Vaisselle en « faux » bambou : malgré l’interdiction, les ventes continuent

Les commerçants restent très nombreux à ignorer l’interdiction qui existe dans l’Union européenne concernant la commercialisation de récipients alimentaires en fibres de bambou. De très nombreuses saisies ont été effectuées à travers le continent en 2022.

Par Anton Kunin Modifié le 6 décembre 2022 à 13h24
Vaisselle Fibres Bambou Plastique

Vaisselle en « faux » bambou : la mélamine, un composé qui devient dangereux une fois chauffé

Dangereuse pour la santé, la vaisselle en « faux » bambou est en principe interdite en Europe. Mais dans les faits, de nombreux commerçants continuent à en importer et en vendre. Au cours de l’année 2022, les autorités nationales chargées de la protection des consommateurs (comme la DGCCRF en France) ont procédé à 748 « actions » d’interception et de retrait du marché de ces produits. Parmi ces 748 « actions », 644 ont été menées sur le marché intérieur, et 104 aux frontières extérieures de l’Union européenne, annonce la Commission européenne par communiqué.

Alors, de quels produits s’agit-il exactement et pourquoi sont-ils dangereux ? On parle d’assiettes, de bols, de mugs et de couverts contenant à la fois du plastique et des fibres de bambou. La quasi-totalité de ces produits est fabriquée en Chine. S’ils présentent un danger, c’est parce qu’au contact d’un liquide chaud (70 ˚C et plus) ce matériau aggloméré se dissout et libère le formaldéhyde et la mélamine. La mélamine n’est pas dangereuse à température ambiante, mais une fois chauffée, elle libère des composés toxiques.
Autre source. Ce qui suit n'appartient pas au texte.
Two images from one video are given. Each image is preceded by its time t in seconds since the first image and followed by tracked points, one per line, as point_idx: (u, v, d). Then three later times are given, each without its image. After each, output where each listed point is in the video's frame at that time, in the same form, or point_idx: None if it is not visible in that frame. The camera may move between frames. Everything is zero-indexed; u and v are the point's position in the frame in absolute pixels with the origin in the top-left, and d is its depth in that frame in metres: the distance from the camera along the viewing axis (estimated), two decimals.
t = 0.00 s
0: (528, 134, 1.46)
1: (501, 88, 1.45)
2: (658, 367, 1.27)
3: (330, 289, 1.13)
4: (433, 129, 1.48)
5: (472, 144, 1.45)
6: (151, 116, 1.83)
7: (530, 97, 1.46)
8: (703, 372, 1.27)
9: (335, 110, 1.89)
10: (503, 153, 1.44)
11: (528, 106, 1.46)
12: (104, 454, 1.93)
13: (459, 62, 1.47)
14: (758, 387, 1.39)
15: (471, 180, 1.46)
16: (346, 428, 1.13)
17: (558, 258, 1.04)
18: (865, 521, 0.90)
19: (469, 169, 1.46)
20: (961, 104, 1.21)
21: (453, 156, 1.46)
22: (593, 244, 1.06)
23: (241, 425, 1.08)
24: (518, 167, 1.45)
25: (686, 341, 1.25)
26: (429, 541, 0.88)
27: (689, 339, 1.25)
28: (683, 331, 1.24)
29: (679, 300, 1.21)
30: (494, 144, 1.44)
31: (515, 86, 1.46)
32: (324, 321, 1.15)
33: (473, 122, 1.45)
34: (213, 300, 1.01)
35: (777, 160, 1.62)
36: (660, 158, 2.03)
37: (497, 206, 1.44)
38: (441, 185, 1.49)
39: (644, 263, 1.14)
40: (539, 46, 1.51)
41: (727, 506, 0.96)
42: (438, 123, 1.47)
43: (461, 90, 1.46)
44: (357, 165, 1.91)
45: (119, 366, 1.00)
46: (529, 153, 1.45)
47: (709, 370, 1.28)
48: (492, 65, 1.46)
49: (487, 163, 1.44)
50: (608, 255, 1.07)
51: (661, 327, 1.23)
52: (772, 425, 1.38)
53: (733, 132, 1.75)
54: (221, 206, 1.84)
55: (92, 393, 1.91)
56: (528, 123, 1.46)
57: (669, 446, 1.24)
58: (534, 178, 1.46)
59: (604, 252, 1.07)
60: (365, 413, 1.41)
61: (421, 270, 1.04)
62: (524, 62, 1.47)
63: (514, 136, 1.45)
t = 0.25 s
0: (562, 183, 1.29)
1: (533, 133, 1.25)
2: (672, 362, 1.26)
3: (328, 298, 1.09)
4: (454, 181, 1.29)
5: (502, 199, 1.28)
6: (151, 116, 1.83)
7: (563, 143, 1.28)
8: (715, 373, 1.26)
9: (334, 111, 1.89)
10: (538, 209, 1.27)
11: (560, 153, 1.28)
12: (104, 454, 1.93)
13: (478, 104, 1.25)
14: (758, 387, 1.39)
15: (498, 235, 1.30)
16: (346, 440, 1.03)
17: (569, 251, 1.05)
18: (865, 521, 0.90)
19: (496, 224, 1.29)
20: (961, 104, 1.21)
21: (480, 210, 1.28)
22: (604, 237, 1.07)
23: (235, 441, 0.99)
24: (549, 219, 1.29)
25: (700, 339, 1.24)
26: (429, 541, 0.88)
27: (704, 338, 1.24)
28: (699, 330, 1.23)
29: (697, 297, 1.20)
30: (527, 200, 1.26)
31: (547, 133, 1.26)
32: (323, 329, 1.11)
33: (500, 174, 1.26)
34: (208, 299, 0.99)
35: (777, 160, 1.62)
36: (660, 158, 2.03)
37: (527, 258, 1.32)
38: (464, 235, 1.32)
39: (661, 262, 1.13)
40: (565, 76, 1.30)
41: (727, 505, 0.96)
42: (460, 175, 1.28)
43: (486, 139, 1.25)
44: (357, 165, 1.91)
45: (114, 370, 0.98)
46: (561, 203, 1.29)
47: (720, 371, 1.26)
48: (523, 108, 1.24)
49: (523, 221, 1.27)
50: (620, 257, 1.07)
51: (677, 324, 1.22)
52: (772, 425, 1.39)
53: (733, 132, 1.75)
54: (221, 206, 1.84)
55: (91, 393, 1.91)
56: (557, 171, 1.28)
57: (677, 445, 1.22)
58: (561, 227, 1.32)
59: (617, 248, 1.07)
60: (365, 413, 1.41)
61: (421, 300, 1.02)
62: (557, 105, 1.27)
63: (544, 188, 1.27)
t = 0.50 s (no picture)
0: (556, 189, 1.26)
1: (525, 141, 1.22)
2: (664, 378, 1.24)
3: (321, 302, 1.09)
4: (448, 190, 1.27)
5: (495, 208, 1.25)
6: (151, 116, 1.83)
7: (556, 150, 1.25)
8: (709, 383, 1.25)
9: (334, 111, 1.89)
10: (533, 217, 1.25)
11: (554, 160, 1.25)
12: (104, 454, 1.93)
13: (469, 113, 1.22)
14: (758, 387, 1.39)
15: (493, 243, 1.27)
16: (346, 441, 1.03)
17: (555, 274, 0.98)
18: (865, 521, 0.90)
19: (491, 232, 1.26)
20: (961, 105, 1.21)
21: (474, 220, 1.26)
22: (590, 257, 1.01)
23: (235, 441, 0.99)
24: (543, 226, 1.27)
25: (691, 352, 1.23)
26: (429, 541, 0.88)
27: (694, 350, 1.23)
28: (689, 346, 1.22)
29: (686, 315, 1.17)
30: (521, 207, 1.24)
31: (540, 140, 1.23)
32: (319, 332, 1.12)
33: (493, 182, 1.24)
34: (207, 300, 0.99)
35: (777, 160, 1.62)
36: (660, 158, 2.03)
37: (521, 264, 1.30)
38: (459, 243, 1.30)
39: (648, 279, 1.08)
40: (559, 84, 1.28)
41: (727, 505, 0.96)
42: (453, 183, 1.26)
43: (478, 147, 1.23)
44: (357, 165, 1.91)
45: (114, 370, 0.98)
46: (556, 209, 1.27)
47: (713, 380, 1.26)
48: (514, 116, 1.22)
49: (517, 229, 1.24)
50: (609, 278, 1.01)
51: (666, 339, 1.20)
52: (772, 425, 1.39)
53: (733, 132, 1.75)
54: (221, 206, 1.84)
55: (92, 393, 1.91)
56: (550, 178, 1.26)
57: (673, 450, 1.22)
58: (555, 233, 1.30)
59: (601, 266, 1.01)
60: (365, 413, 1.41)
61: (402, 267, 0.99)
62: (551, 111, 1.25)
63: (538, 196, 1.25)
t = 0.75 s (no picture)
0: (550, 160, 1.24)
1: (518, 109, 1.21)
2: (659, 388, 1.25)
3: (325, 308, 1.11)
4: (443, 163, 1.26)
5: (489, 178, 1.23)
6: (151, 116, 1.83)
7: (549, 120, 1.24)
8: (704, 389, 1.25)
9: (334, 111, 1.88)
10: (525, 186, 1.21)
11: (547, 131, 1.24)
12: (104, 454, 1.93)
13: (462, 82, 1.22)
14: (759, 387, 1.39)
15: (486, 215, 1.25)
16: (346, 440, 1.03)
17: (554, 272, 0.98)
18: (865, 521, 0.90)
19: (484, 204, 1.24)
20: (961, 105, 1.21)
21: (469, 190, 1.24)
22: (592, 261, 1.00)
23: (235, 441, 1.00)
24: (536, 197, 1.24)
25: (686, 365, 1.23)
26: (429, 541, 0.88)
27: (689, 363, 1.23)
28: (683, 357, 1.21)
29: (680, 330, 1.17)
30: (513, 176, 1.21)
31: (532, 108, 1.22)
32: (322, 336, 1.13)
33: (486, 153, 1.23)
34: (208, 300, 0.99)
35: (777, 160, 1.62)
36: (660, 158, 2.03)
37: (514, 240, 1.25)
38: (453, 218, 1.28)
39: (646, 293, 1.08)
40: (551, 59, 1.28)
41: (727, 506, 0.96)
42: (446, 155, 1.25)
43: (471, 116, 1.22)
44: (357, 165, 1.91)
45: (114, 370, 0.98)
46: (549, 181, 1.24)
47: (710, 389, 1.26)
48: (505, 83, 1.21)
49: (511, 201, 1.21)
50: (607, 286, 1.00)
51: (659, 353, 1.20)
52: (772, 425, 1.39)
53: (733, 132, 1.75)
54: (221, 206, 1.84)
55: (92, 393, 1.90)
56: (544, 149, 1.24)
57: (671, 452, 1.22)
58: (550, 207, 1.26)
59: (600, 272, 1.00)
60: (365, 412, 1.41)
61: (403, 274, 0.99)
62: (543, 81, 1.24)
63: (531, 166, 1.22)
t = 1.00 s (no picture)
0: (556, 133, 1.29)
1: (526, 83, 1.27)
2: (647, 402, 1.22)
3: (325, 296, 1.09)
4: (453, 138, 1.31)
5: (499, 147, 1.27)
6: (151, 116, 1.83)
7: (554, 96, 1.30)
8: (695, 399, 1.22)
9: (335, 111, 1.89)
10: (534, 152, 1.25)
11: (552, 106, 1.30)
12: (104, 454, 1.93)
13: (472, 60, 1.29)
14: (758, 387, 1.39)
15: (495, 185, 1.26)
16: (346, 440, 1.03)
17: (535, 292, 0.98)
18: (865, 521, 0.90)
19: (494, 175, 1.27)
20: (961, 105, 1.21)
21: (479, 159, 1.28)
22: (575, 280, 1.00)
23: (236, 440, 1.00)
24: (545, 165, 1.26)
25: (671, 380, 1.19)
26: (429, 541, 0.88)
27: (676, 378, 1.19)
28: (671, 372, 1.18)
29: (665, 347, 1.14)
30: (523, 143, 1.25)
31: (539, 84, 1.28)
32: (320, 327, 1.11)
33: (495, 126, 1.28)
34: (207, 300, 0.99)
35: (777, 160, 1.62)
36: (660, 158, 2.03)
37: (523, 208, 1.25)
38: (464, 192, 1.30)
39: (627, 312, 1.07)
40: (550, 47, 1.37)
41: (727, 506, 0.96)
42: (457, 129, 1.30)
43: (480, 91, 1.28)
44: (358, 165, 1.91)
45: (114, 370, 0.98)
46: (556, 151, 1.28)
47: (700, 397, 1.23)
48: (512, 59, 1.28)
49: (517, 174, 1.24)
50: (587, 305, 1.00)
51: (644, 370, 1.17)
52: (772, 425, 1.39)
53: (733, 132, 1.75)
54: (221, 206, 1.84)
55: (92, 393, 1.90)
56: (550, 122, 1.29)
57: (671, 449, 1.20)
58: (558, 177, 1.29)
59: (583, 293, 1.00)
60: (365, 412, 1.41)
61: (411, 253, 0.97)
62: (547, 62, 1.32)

La vaisselle en bambou contient deux composés cancérogènes

Il a été démontré en laboratoire que des tasses à café en fibres de bambou fabriquées en Chine présentent une migration de formaldéhyde 25 fois supérieure à leur niveau maximal autorisé et 3,5 fois en ce qui concerne la mélamine. Cela, alors même que le formaldéhyde est reconnu cancérogène pour l’homme (classé « substance cancérogène avérée pour l'homme » (groupe 1) par le Centre international de recherche sur le cancer). Quant à la mélamine, elle peut affecter les voies urinaires ou les reins, et elle est classée cancérigène possible par le CIRC (groupe 2B).

Les autorités de protection des consommateurs conseillent donc à ceux qui ont acheté de cette vaisselle en « faux » bambou de la rapporter en magasin. Ou bien, si le magasin refuse, il est conseillé d’en informer son autorité nationale (la DGCCRF, pour la France).